_Ejercicios_.
1) Según el texto sobre el cine de ciencia ficción, ¿en qué año nace el personaje de Flash Gordon?
2) Transcriba del texto sobre el cine de ciencia ficción todo el fragmento que va desde "Es difícil de" hasta "y de kaijus.".

_Texto fuente_.
_____

Es difícil de calcular el enorme impacto que los efetos especiales de King Kong (Merian C. CooperErnest B. Schoedsack, 1933), revolucionarios para su era, tuvieron sobre el cine de catástrofes y de kaijus.

En todo caso es necesario subrayar la crucial importancia de estas producciones para el posterior desarrollo del género. Es posible que ni fuerzas alienígenas ni científicos locos estuvieran presentes en King Kong, pero no es ningún secreto que la película acabaría por inspirar el cine de kaijus japonés, uno de los subgéneros más importantes del cine de género a partir de los años 50. De igual manera, las películas de monstruos de Universal ejercieron una influencia clave en otro subgénero muy cercano a los kaijus y otra pieza fundamental en la formación del género en nuestros días, y es el cine de monstruos de los años 50 que encabezaron directores como Jack Arnold, aunque esta es una historia para nuestra siguiente entrega. También es importante apuntar que durante los años 30 vieron la luz las precursoras del cine de zombis, uno de los subgéneros más importantes de la ciencia ficción en las últimas décadas, con producciones como La legión de los hombres sin alma (1932), también con Béla Lugosi, o La rebelión de los zombies (1936), ambas dirigidas por Victor Halperin. Pero estas películas aún están muy alejadas por lo que hoy entendemos por género Z, y su subtexto xenófobo es todavía muy evidente. Lo que sin embargo es importante rescatar de todas estas producciones, entre el terror y la fantasía, es una fascinación por el otro que crecía en el corazón de la industria cultural, en un principio marcada por el miedo y la ansiedad pero que pronto cambiaría hacia otras claves y otros problemas, en la medida en la que los debates políticos y las transformaciones sociales que habían dado lugar a estos subgéneros también lo harían. Llegado el momento, la ciencia ficción sería uno de los medios de expresión por excelencia de la turbulenta relación con lo que nos es ajeno y desconocido.

Princesas de Marte y espadachines espaciales

Es posible que el género más importante en la formación de la ciencia ficción sea con el que se ha marcado tradicionalmente la mayor línea divisoria, y este no es otro que el de la ópera espacial. La ópera espacial, en tanto que formula una visión futurista pero ante todo fantástica, donde las naves espaciales y los mundos lejanos son poco más que excusas para infundir de un tono distinto los viejos tropos de la caballería y lo fantástico en general, ha sido casi siempre el ejemplo paradigmático de lo que no es ciencia ficción. Sin embargo es imposible negar la influencia mutua y relación de ambos géneros. Y en la historia de esa relación, en la misma medida en la que la fantasía vino antes de la ciencia ficción, la realidad es que la ópera espacial también vino antes. La historia de la formación de este género, que recogía aspectos del romance espacial de Verne y de Wells pero los combinaba con elementos de la fantasía para crear un producto eminentemente dirigido a una audiencia joven, tiene que ver ante todo con la historia de la literatura pulp y el cómic. Dentro de este ámbito nacieron casi todos los grandes héroes de la ópera espacial, desde John Carter en la Serie Marciana de Edgar Rice Burroughs, que apareció por primera vez en 1912, al aventurero espacial Buck Rogers, quien vio la luz a finales de los años veinte. En 1934 sin embargo nace, como imitación directa de Buck Rogers, el personaje que marcaría para siempre el legado de la ópera espacial: Flash Gordon.

_____

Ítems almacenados
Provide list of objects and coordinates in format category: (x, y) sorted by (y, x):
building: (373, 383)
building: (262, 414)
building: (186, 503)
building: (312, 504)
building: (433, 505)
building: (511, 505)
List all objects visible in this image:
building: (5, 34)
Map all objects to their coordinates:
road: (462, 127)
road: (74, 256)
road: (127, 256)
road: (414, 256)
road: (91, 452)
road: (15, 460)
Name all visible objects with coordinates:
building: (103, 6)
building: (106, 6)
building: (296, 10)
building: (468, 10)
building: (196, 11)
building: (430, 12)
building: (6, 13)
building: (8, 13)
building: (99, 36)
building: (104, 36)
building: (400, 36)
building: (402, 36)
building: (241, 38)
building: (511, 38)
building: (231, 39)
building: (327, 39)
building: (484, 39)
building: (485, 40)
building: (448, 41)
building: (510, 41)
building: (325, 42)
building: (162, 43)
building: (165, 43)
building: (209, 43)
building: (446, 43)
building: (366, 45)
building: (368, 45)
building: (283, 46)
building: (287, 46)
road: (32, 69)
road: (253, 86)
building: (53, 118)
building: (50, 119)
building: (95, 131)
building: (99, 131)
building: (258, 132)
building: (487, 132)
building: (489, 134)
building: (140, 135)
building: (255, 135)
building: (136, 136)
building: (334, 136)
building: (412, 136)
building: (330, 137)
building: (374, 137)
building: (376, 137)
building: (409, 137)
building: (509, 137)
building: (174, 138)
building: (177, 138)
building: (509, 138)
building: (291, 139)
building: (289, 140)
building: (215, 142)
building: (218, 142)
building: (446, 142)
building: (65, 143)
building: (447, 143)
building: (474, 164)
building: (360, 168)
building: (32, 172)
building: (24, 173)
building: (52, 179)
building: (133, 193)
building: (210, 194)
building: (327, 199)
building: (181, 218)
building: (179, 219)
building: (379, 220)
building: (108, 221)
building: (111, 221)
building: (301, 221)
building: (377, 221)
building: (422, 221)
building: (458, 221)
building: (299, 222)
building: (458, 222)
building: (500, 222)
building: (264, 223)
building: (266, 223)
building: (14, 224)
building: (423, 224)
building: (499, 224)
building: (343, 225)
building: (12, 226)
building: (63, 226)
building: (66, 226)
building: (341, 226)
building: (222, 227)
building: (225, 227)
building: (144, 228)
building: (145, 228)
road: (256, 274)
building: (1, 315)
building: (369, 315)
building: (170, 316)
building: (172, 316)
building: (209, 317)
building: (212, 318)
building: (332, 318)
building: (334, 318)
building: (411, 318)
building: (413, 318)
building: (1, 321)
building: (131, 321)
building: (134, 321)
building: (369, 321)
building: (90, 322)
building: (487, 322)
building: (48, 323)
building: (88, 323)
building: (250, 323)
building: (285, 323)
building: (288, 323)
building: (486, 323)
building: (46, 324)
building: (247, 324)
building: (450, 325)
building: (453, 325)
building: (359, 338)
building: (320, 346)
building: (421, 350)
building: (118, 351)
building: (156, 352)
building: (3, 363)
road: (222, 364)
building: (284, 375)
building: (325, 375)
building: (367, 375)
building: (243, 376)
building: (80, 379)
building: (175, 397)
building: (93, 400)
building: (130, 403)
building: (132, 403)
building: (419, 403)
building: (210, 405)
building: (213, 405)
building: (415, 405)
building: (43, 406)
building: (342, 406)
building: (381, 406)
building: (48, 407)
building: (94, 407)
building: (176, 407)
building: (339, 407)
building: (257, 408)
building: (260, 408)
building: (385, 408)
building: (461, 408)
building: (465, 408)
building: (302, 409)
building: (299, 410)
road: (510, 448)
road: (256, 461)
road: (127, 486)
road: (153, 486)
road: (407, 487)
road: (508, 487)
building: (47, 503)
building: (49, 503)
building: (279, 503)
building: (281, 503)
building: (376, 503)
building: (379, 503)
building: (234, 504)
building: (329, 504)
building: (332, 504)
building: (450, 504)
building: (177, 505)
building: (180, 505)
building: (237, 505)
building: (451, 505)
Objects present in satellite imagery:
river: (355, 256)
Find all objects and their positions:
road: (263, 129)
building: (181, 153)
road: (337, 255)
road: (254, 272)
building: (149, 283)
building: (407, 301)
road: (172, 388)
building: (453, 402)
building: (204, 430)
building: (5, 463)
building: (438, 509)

_____

_Soluciones desarrolladas_.
1) En 1934.

2)
Es difícil de calcular el enorme impacto que los efetos especiales de King Kong (Merian C. CooperErnest B. Schoedsack, 1933), revolucionarios para su era, tuvieron sobre el cine de catástrofes y de kaijus.